> EXERCISE INSTRUCTIONS
Look below for the line containing "16: (814, 405, 3.14)" and the line containing "35: (92, 176, 2.19)"; repeat exactly those two lines and all lines between them, and nothing else.

[Extracted records]
Content starts

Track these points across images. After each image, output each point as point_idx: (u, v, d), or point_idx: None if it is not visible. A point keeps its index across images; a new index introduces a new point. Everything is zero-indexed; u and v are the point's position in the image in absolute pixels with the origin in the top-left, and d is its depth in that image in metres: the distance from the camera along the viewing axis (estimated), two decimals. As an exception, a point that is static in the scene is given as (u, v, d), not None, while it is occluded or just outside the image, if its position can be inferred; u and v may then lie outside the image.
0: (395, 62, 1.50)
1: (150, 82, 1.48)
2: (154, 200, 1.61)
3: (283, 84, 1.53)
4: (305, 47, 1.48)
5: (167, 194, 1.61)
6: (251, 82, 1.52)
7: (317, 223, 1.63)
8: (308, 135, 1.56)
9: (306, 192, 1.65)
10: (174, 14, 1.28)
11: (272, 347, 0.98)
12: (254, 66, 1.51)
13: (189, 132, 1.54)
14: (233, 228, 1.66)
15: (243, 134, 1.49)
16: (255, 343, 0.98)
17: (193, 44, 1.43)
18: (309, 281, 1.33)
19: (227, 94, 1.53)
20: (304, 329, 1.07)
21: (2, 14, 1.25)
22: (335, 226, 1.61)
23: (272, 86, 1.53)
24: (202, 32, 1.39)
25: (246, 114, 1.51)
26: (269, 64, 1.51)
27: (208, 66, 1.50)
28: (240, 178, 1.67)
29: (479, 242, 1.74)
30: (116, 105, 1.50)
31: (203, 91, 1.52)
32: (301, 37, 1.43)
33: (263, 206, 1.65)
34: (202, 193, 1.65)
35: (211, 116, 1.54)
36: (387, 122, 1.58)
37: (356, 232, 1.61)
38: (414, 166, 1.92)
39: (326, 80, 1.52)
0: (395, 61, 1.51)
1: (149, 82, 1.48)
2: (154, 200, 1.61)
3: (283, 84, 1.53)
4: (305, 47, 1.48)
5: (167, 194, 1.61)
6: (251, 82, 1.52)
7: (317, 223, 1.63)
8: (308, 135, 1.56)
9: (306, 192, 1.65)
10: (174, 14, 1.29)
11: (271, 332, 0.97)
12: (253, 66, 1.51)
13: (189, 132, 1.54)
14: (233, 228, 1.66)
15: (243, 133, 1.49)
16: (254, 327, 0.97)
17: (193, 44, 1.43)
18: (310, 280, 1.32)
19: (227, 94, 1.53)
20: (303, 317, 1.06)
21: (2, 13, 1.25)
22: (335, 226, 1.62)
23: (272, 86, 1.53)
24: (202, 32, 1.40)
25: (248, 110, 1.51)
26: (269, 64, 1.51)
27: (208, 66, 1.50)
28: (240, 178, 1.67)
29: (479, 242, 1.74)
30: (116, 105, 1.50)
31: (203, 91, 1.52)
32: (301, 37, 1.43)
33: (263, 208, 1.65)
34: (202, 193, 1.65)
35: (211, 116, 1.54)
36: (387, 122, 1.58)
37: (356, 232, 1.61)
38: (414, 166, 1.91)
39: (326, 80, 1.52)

Content ends
Content starts

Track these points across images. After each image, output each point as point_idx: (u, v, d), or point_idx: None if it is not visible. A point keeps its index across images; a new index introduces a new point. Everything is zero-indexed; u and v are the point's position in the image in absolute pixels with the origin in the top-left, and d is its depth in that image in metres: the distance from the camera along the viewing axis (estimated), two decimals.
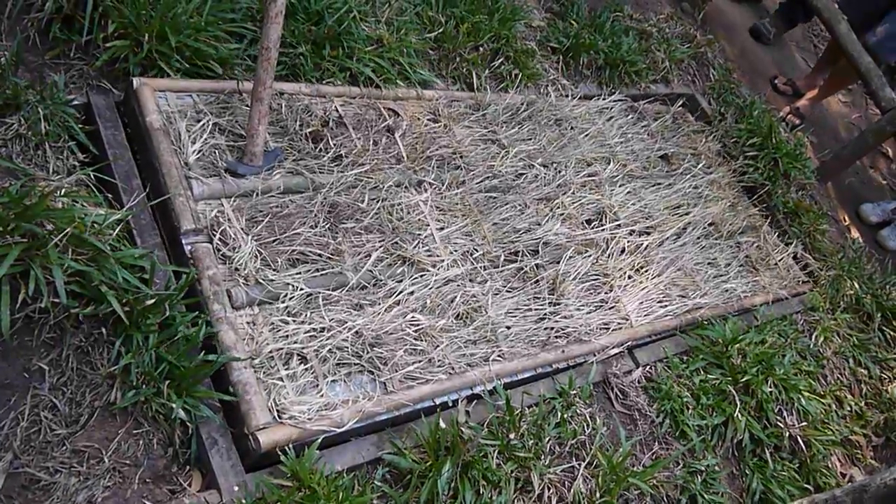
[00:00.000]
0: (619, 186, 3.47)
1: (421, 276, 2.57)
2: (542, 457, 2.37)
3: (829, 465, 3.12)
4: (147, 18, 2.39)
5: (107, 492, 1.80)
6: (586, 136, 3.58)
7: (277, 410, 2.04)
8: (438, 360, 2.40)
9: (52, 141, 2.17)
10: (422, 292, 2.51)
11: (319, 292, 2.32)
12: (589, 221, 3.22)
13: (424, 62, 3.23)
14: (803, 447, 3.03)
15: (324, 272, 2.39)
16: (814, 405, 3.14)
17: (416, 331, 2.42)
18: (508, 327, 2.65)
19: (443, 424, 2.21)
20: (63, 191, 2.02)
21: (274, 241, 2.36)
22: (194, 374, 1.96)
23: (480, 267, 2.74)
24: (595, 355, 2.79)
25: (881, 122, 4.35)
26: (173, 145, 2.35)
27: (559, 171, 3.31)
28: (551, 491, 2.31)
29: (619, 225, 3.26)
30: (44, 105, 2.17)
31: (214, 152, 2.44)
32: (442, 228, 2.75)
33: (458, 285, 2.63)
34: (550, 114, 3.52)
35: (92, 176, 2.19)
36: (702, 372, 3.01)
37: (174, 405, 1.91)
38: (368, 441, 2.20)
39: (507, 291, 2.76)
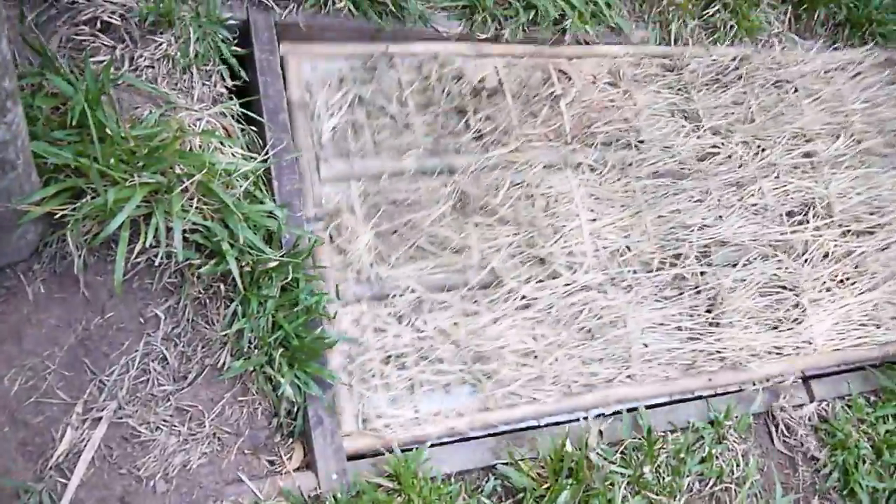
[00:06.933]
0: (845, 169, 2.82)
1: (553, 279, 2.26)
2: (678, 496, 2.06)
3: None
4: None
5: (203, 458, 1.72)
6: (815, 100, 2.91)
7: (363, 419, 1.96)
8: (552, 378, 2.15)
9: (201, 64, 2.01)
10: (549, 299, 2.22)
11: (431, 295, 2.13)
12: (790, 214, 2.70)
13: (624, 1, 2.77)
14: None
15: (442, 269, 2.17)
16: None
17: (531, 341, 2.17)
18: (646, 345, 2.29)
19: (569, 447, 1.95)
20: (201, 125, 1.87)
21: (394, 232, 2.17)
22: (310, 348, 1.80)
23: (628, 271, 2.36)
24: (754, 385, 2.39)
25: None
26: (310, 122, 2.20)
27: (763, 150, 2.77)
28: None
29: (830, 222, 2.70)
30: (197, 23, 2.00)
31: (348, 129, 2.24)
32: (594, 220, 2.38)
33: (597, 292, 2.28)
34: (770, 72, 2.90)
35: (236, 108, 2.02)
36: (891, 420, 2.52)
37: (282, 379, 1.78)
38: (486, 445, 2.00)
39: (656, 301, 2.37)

Content ends
Content starts

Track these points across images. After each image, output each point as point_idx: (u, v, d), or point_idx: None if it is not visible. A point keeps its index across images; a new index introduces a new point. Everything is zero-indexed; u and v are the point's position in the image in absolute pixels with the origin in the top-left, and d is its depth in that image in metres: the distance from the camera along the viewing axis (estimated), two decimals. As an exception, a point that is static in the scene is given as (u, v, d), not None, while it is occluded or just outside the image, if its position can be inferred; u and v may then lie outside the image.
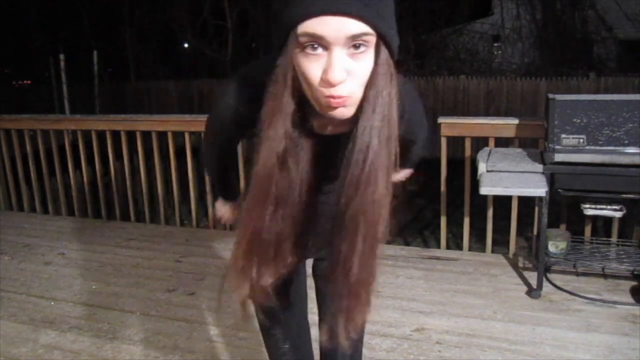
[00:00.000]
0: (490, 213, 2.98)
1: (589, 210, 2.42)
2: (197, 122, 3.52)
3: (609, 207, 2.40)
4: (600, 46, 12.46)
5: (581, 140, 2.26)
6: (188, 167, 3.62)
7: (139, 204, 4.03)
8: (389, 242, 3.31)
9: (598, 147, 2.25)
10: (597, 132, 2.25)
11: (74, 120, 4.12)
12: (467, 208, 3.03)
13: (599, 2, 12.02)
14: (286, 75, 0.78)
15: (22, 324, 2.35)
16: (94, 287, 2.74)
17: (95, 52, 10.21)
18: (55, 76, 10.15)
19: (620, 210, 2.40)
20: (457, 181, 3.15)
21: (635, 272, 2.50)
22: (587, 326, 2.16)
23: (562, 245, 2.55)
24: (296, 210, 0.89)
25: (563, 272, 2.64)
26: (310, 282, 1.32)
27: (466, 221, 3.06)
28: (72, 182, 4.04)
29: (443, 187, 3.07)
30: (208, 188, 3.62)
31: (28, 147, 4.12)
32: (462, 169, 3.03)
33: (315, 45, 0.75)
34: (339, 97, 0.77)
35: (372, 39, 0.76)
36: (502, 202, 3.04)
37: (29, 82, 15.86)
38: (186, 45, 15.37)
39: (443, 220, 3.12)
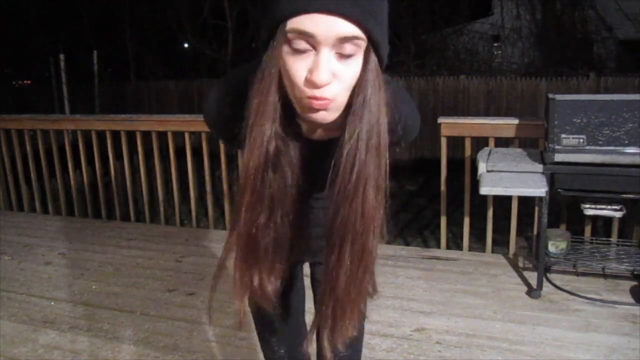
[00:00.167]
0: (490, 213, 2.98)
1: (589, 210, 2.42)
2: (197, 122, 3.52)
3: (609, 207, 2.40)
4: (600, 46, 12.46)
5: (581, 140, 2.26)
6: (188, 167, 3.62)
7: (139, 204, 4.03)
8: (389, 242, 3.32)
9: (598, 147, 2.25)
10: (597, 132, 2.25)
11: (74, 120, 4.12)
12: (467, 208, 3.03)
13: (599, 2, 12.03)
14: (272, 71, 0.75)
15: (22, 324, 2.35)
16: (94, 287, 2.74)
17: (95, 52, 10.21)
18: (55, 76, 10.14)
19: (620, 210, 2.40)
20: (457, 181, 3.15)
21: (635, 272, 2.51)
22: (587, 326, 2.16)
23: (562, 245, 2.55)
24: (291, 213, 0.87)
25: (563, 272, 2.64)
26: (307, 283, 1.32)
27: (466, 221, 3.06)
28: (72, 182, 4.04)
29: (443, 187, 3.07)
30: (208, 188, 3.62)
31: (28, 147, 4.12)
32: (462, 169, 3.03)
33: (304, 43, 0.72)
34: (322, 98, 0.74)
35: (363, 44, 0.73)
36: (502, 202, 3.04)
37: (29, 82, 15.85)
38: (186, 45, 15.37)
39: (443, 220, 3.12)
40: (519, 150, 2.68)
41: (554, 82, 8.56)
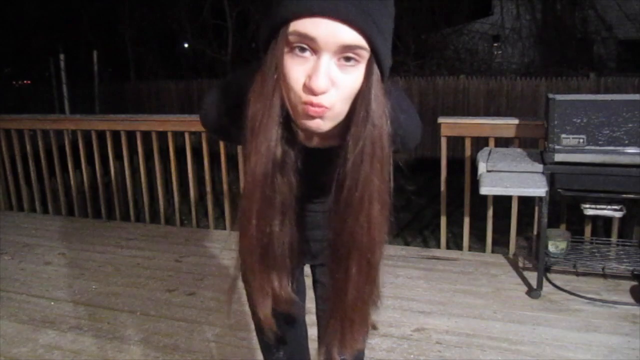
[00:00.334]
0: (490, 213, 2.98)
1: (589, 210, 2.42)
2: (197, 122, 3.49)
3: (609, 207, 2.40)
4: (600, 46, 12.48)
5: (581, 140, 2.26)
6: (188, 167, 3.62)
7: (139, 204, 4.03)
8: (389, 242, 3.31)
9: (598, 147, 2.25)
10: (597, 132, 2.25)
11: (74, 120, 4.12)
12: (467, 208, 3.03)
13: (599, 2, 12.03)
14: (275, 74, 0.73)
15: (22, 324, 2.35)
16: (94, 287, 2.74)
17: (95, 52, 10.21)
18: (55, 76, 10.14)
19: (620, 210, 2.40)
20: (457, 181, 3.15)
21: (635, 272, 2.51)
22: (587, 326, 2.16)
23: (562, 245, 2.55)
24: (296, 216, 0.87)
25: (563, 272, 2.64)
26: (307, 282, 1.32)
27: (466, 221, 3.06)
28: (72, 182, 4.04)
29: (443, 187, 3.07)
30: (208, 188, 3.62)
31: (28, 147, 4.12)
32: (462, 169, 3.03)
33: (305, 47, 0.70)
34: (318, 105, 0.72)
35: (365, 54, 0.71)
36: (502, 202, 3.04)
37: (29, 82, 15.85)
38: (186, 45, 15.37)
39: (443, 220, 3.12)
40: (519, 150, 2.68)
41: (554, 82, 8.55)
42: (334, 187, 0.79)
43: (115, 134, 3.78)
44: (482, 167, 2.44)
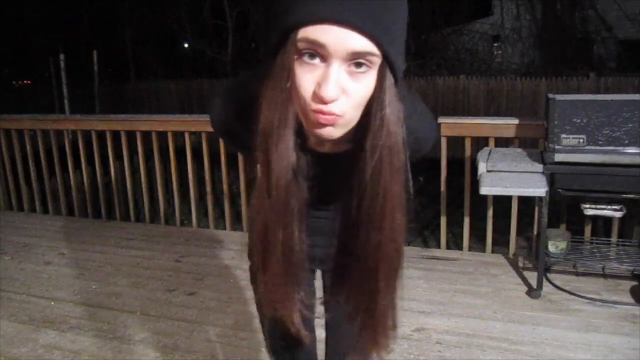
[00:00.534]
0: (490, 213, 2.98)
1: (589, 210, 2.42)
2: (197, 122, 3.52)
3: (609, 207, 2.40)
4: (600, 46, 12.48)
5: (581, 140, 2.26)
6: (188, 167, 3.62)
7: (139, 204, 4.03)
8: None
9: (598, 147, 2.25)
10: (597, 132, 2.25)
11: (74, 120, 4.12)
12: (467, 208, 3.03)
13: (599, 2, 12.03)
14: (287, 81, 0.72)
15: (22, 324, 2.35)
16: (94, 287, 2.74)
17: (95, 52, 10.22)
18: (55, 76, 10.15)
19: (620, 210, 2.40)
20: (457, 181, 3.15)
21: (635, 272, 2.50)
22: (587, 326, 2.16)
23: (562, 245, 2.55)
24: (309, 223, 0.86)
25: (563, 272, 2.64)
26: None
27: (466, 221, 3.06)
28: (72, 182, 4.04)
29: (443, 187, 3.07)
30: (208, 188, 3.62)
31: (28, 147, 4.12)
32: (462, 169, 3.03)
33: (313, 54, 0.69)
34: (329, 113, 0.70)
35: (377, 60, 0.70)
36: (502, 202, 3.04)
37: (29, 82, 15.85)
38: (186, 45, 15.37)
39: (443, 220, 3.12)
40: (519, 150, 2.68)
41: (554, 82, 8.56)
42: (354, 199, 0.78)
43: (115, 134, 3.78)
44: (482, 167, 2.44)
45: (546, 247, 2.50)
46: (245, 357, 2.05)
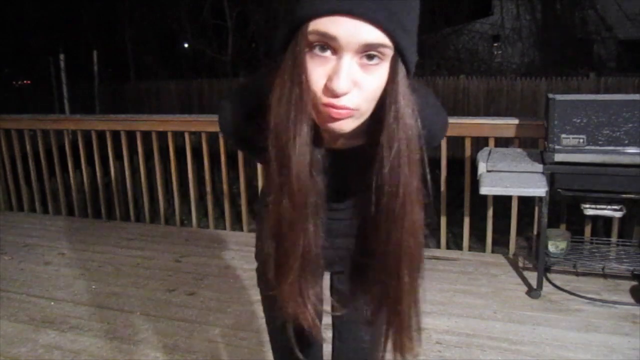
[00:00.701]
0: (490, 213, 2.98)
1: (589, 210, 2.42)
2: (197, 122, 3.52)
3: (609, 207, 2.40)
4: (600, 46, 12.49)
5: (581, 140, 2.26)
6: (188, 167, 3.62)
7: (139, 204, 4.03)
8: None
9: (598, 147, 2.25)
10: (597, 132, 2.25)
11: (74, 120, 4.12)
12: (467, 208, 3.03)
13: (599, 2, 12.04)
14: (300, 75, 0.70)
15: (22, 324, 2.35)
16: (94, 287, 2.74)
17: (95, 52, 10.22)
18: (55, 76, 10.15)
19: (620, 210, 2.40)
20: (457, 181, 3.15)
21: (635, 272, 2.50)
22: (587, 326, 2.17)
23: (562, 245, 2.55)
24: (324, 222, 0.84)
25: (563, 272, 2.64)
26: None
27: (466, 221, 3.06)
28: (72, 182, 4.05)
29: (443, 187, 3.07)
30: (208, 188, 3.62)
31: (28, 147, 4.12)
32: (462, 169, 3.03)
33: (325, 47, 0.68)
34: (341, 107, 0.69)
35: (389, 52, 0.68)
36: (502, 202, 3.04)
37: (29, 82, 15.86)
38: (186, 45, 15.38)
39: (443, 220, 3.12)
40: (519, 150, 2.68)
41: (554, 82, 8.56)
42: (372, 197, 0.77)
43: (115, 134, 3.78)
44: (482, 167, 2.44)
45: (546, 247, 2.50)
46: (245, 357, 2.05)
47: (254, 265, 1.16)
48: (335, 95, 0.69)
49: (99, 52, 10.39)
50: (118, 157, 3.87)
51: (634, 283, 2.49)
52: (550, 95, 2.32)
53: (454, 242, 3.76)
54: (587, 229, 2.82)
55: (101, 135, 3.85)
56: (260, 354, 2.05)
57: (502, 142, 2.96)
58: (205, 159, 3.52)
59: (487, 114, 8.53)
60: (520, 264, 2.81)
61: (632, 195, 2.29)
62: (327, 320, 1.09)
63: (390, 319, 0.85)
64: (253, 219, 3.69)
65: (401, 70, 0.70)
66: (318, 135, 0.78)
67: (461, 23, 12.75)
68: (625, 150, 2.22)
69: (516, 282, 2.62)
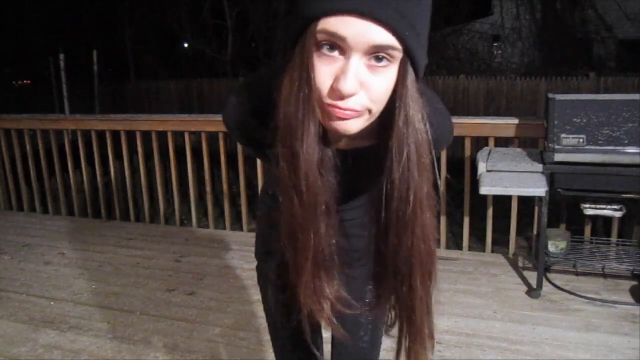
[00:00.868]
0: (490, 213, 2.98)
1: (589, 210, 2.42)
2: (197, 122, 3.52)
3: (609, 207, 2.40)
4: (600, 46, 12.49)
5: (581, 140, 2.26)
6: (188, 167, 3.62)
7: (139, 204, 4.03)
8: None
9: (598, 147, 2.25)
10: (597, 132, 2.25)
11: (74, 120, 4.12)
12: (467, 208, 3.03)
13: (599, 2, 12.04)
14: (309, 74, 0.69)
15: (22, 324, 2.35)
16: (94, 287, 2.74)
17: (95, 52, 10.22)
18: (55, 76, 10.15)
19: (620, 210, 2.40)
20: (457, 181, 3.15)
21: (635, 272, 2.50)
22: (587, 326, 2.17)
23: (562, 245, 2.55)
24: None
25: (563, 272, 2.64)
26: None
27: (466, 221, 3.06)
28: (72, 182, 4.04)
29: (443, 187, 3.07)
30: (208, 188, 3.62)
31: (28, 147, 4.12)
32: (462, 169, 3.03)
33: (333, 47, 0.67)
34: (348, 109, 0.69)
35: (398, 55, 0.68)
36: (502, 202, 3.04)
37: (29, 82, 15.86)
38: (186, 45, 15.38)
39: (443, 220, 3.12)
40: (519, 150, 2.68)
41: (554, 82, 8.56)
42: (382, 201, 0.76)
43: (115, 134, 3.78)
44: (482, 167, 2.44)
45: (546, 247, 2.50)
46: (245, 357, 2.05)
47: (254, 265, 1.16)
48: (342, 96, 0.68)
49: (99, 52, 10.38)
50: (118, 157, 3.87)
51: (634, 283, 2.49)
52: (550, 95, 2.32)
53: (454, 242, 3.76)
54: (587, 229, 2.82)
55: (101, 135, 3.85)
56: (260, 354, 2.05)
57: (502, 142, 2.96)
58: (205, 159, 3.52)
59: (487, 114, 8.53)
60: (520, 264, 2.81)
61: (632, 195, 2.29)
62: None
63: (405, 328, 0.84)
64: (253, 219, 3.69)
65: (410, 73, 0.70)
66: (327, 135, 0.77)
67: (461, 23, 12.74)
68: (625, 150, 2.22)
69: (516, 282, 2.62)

Content ends

> EXERCISE RESPONSE
16: (814, 405, 3.14)
17: (416, 331, 2.42)
18: (508, 327, 2.65)
19: (443, 424, 2.21)
20: (63, 191, 2.02)
21: (274, 241, 2.36)
22: (194, 374, 1.96)
23: (480, 267, 2.74)
24: (595, 355, 2.79)
25: (881, 122, 4.35)
26: (173, 145, 2.35)
27: (559, 171, 3.31)
28: (551, 491, 2.31)
29: (619, 225, 3.26)
30: (44, 105, 2.17)
31: (214, 152, 2.44)
32: (442, 228, 2.75)
33: (458, 285, 2.63)
34: (550, 114, 3.52)
35: (92, 176, 2.19)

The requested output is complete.